In 1927, when Rhett is aged two, his mother Moira leaves the home she shared with her husband and their three sons, moving into a cottage on the other side of their town. Moira, who has bipolar disorder, mysteriously claims that this is necessary to protect her family. Rhett and his older brother Jack regularly visit Moira in her cottage, where she entertains them, including feeding them cookies from a large blue ceramic cookie jar that is always full.

Over time, Moira's behavior becomes increasingly erratic. She begins drawing an elaborate map on a wall of her cottage which she claims depicts "Lalanka", a country in another world populated by "entities": creatures that want to come to Earth to devour it. Moira tells Jack and Rhett stories about Lalanka, including a war between "Red Henry" and "Black John" in which Black John sets Lalanka's "Long Forest" on fire, and the existence of "Gobbits": monstrous creatures capable of producing a white mist, "forza", that kills small animals. Later, Rhett comes to believe that the stories were a distraction from the thing Moira truly feared: the blue cookie jar.

The visits continue until 1938, when Moira commits suicide. The boys are each permitted to take one item from her cottage as a memento, with Rhett taking the cookie jar. Rhett and Jack begin eating cookies every night to remember their mother, realizing after several days that the jar is inexplicably still full of fresh cookies. On one occasion, Rhett begins trying to empty the cookie jar, but gives up when it begins to refill; while replacing cookies in the jar, he notices that his watch stops when inside the jar.
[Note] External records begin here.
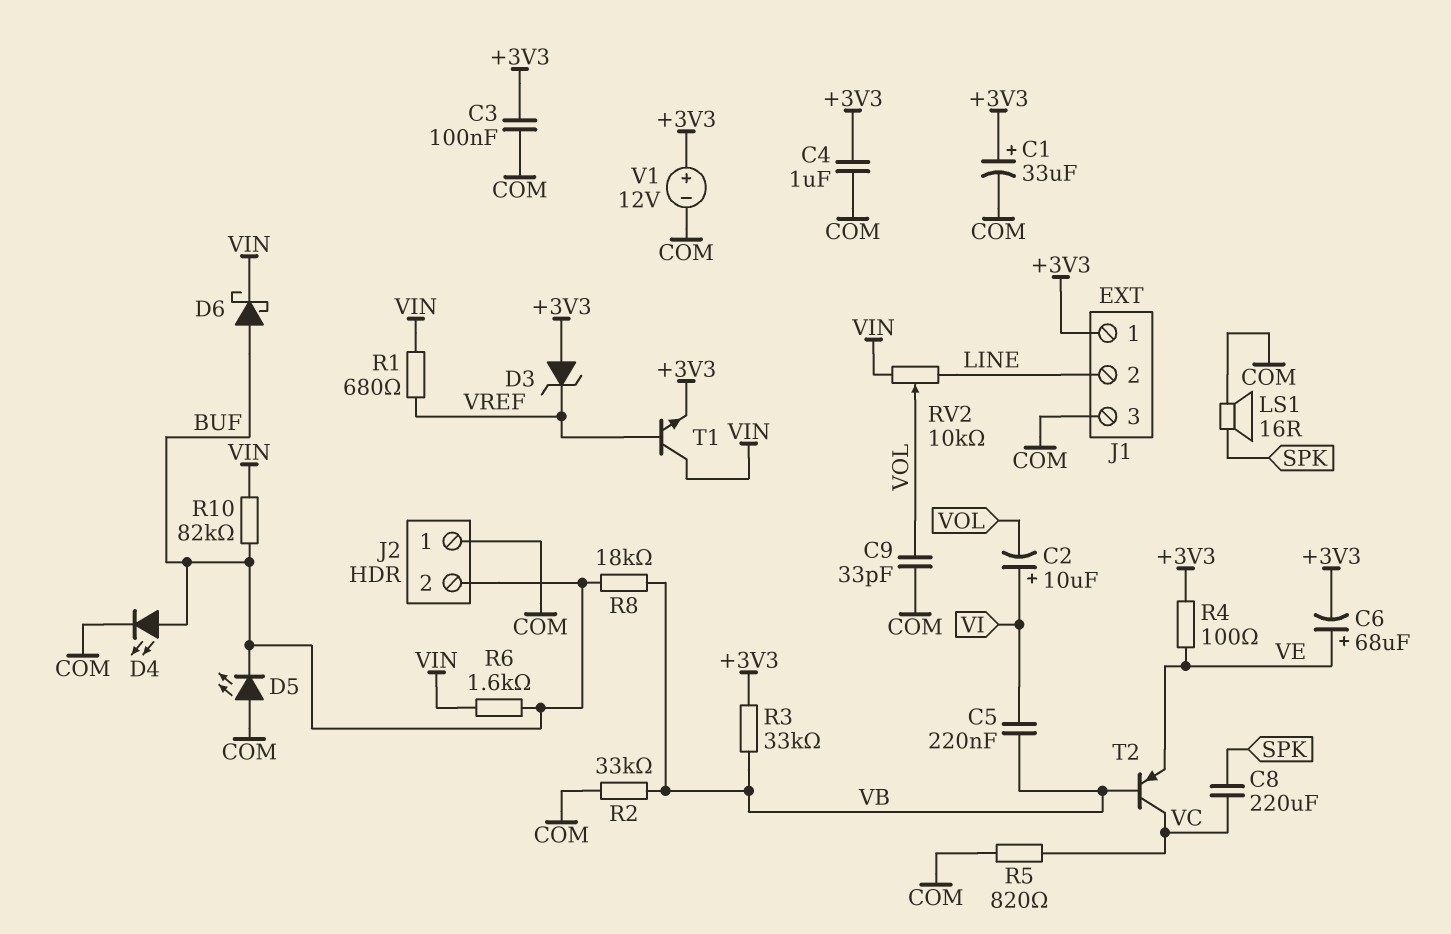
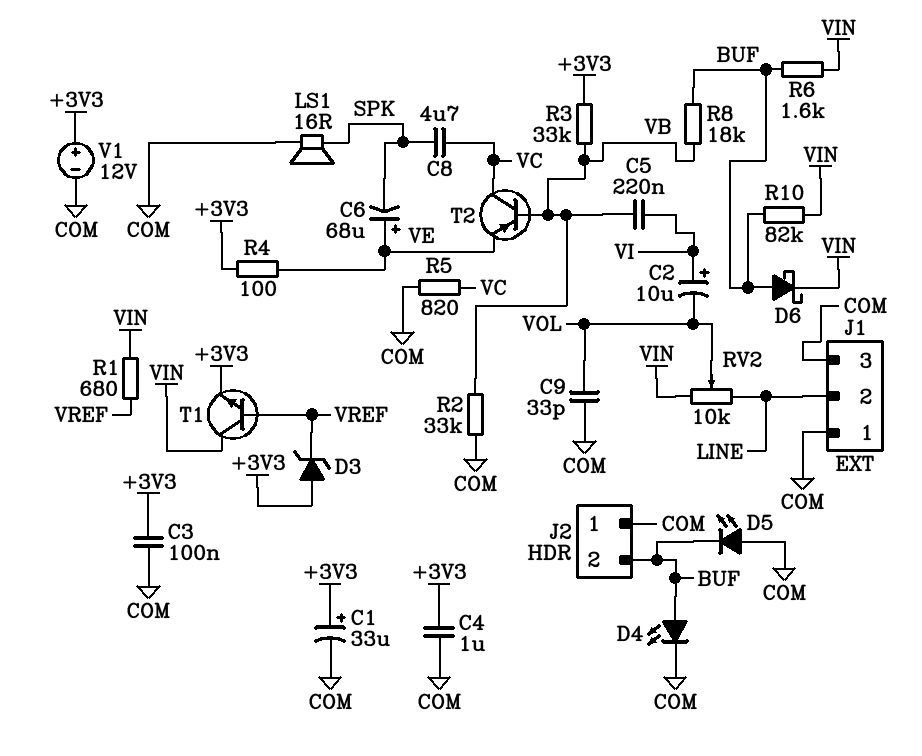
C6: 68uF (plus VE, minus +3V3) -> 68uF (plus VE, minus SPK)
C8: 220uF (SPK, VC) -> 4.7uF (SPK, VC)
J1 pin 1: +3V3 -> COM

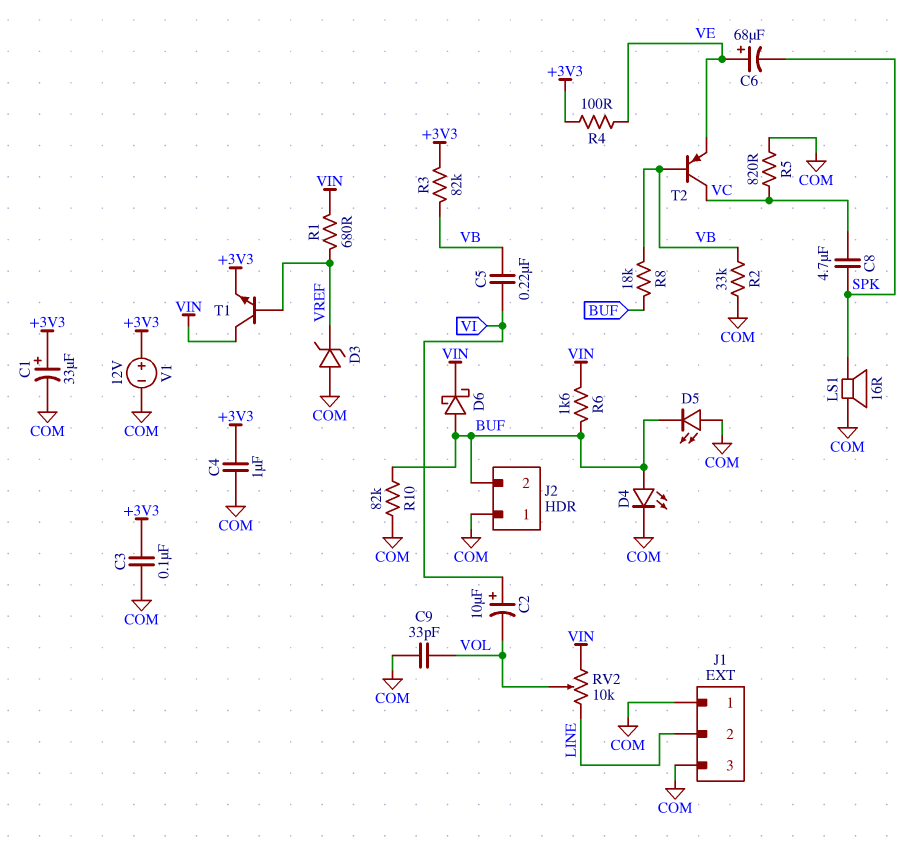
D3: zener (A +3V3, K VREF) -> zener (A COM, K VREF)
R3: 33k (+3V3, VB) -> 82k (+3V3, VB)
R10: 82k (BUF, VIN) -> 82k (BUF, COM)

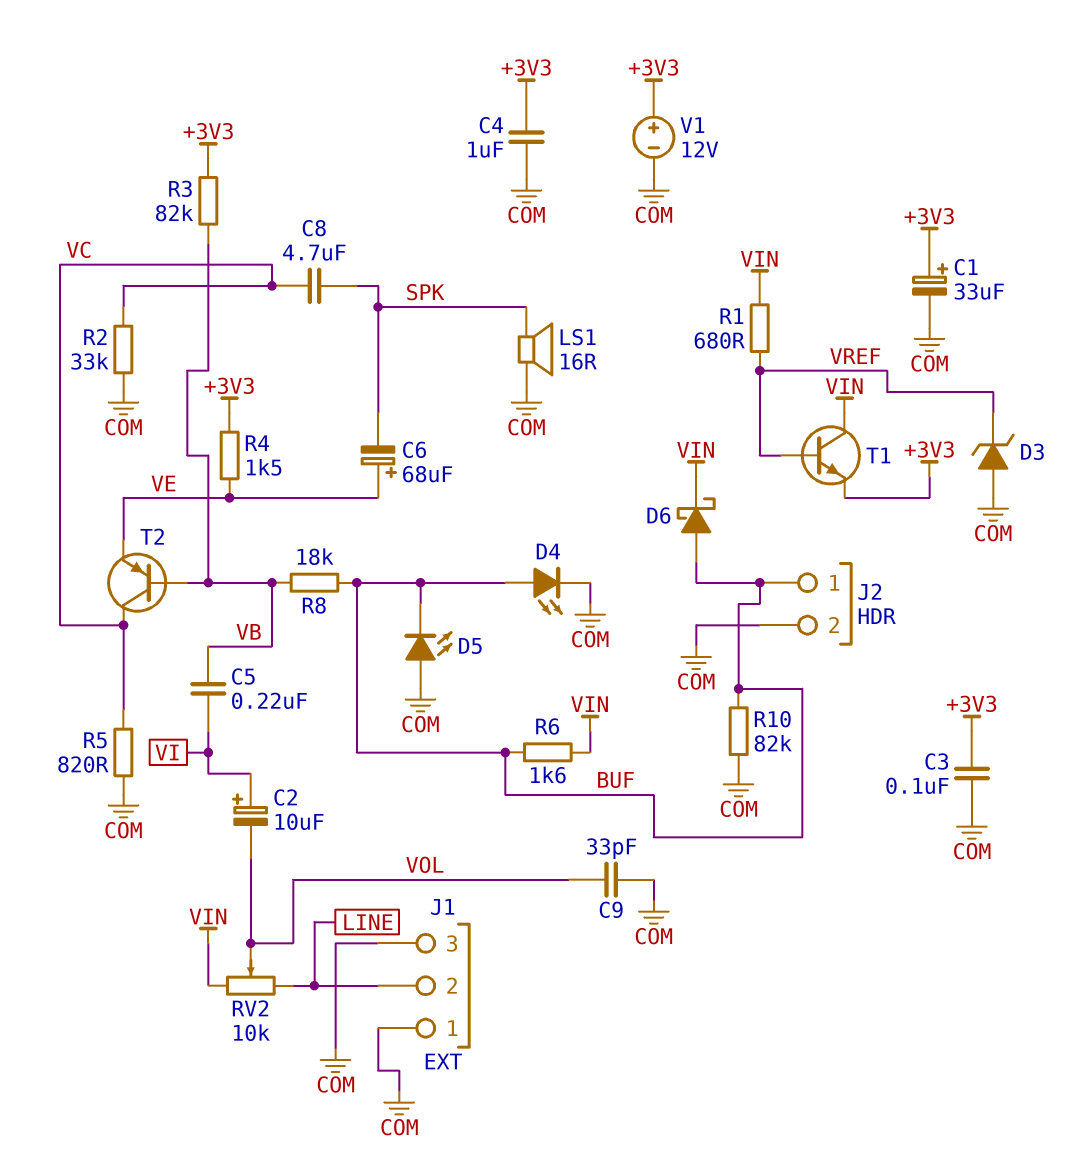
J2 pin 1: COM -> BUF
J2 pin 2: BUF -> COM
R2: 33k (COM, VB) -> 33k (COM, VC)
R4: 100 (+3V3, VE) -> 1.5k (+3V3, VE)

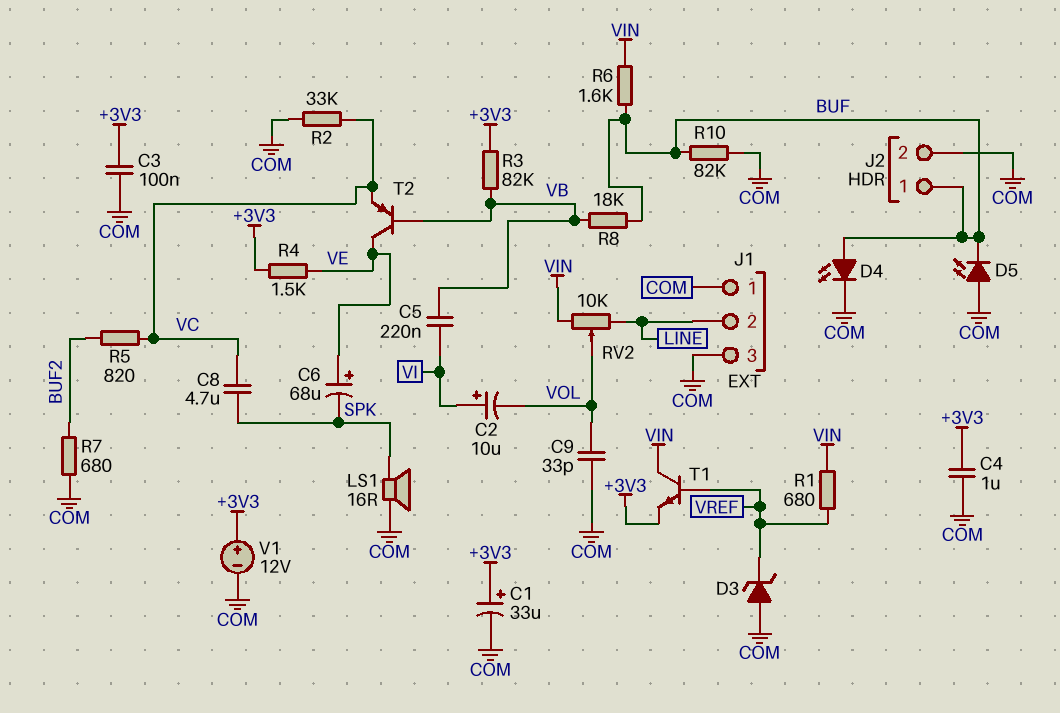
D6: schottky (A BUF, K VIN) -> none
R5: 820 (COM, VC) -> 820 (BUF2, VC)
R7: none -> 680 (BUF2, COM)
T2: PNP (B VB, C VC, E VE) -> PNP (B VB, C VE, E VC)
Following the attack on Pearl Harbor in 1941, the three brothers all enlist in the military, with Jack dying when his fighter plane is shot down during the Battle of Iwo Jima. Rhett participates in the Battle of Normandy, the liberation of France and the Western Allied invasion of Germany. In April 1945, he participates in the liberation of the Buchenwald and Dachau concentration camps, where the horrific sights he witnesses make him remember his mother's description of Lalanka. Rhett draws parallels between "Black John" and Adolf Hitler.

After returning from Europe, Rhett began working as an auto mechanic. In March 1946, he retrieves the still-full cookie jar from the attic of his father's home and finally empties it. When Rhett looks at the bottom of the empty jar, he sees an aerial view of what he recognizes as Lalanka. Rhett sees the burned remains of the Long Forest, a thick mist of forza, and a pedlar who is attacked by two Gobbits. Horrified by the sight, Rhett drops the cookie jar, which eventually refills once more.

Dale asks Rhett what became of the cookie jar; Rhett tells him that it is in the attic of Dale's uncle Bill's house. Rhett gifts the jar to Dale, telling him to be careful. Although Dale promises he will, Rhett privately suspects that Dale will himself empty the jar and look into it, reflecting that "in the end we all prefer the bitter to the sweet. It's our curse."

== Publication ==
"Cookie Jar" was initially published in volume 92, number 2 of the Virginia Quarterly Review in March 2016. It was included in the paperback edition of King's short story collection The Bazaar of Bad Dreams, published in October 2016.

== Reception ==
Justin Hamelin of Tom Holland's Terror Time wrote that "King continues to age like a fine wine as a writer", describing Rhett as "as enthralling as any of King's characters". James Arthur Anderson describes "Cookie Jar" as "more literary than King's other fiction" and "an excellent story". Stephen J. Spignesi notes that Cookie Jar" shares a similar framing device as Blockade Billy and The Green Mile, with "a retired senior citizen recounting an epic story from his past". The University of Iowa's Health Story Hub stated that "Cookie Jar" "...has the [Stephen King] mark of supernatural weirdness/unexplainability and also nicely profound messages about why human beings turn down unlimited good things – like fresh baked cookies – in favor of something horrible, like war. Mental health struggles become a superpower and there's symbolism to keep a literature class well engaged..."

== Adaptations ==
An abridged radio adaptation of "Cookie Jar" read by Colin Stinton was broadcast in three parts by BBC Radio 4 in October 2016 as part of its Fright Night Shorts series.